3. Step 1 — Create an Intervention in Tickiti

In Tickiti:

  1. Go to Settings → Interventions (in the Workflow section)
  2. Click Add
  3. Configure:
FieldValue
Namediscount_request (example)
TitleDiscount request
QueueInbox (or appropriate queue)
Remote enabledYes
Remote epilog URLhttps://your-system/api/interventions/epilog
Remote timeout10 seconds
  1. Add UI fields, for example:
TypeNameLabel
textorder_priceOrder price (net) {{currency}}
checkboxacceptAccept this discount?
  1. Ensure these templates exist:
  2. discount_request.private (required)
  3. discount_request.public (optional)
  4. discount_request.final (optional)

4. Step 2 — Call Tickiti to Create the Ticket

Your remote system calls:

POST /api/create_ticket

Headers

Authorization: Bearer <tickiti_api_token>
Idempotency-Key: <uuid>
Content-Type: application/json

Body

{
"originator_email_address": "customer@example.com",
"intervention": "discount_request",
"uid": "order-12345-discount",
"data": {
"data": {
"currency": "GBP",
"order_price": 100,
"accept": false
}
}
}

Important Rules

  1. intervention must match the Tickiti intervention name exactly.
  2. uid must uniquely identify this intervention instance in your system.
  3. Always send an Idempotency-Key.

If successful, Tickiti creates a ticket and shows the intervention UI to staff.
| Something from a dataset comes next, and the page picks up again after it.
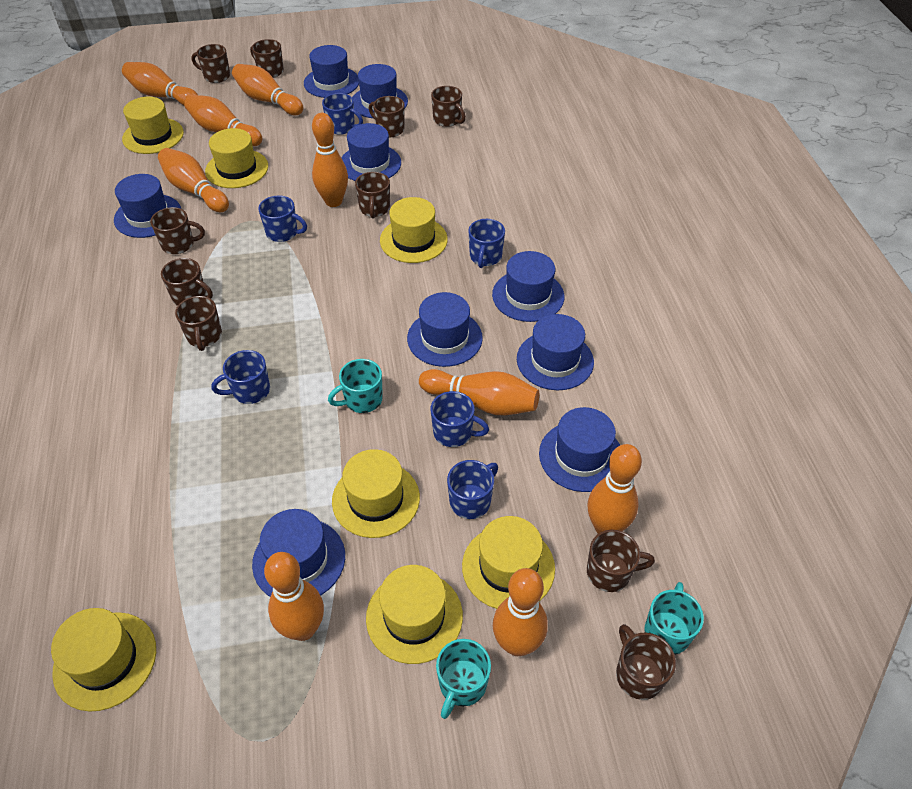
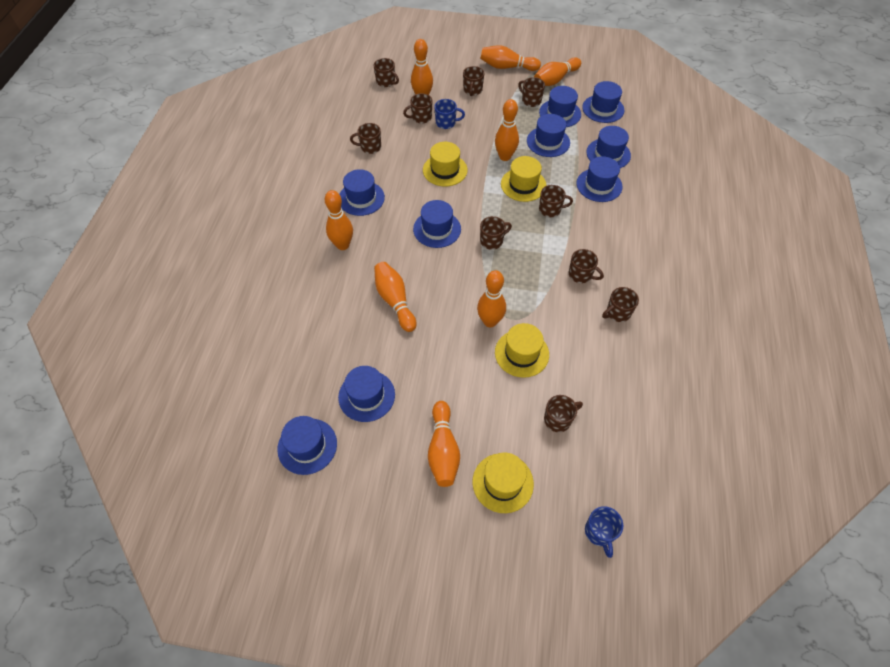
blue mug: 6 -> 2
orange bowling pin: 9 -> 8
turquoise mug: 3 -> 0
yellow hat: 7 -> 4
5. Step 3 — Implement the Epilog Endpoint

Tickiti will call your configured remote_epilog_url when staff submit the intervention.

Example incoming request:

{
"ticket_id": 12345,
"response_id": 67890,
"uid": "order-12345-discount",
"intervention": "discount_request",
"action": "submit",
"data": {
"currency": "GBP",
"order_price": 95,
"accept": true
}
}

What your endpoint must do:

  1. Validate the Bearer token.
  2. Locate the domain object using uid.
  3. Apply the decision (e.g. update order price).
  4. Return HTTP 200 JSON.

Minimum response:

{ "ok": true }

6. Optional — Mark Completion in Tickiti

If you want Tickiti to:

  1. mark the intervention as completed
  2. append audit text
  3. post a final response in the ticket

Return:

{
"ok": true,
"ticket_id": 12345,
"uid": "order-12345-discount",
"intervention": "discount_request",
"final": {
"response_id": 67890,
"ticket_audit": "Discount applied at 95 GBP. Order updated.",
"remote_reference": "ORD-10021"
}
}

Tickiti will:

  1. Mark the intervention payload as accepted.
  2. Append ticket_audit to the staff response.
  3. Render {intervention}.final template (if it exists).

7. Token Setup Summary

You need two tokens:

DirectionToken used
Remote → TickitiTickiti API token (ability: create-ticket)
Tickiti → RemoteRemote bearer token stored in Intervention settings

Tokens are generated in the Intervention settings screen.

8. What Makes a Good Intervention Design?

✔ Use a stable, unique uid

✔ Keep the data bag minimal

✔ Make templates clear and human-readable

✔ Put domain logic in the remote system

✔ Use final.ticket_audit for meaningful audit text

9. End-to-End Flow Summary

  1. Remote calls create_ticket with intervention + uid + data.
  2. Tickiti creates ticket + shows structured UI.
  3. Staff review/edit and submit.
  4. Tickiti calls your epilog endpoint.
  5. You apply changes and respond.
  6. Tickiti optionally marks complete and posts final response.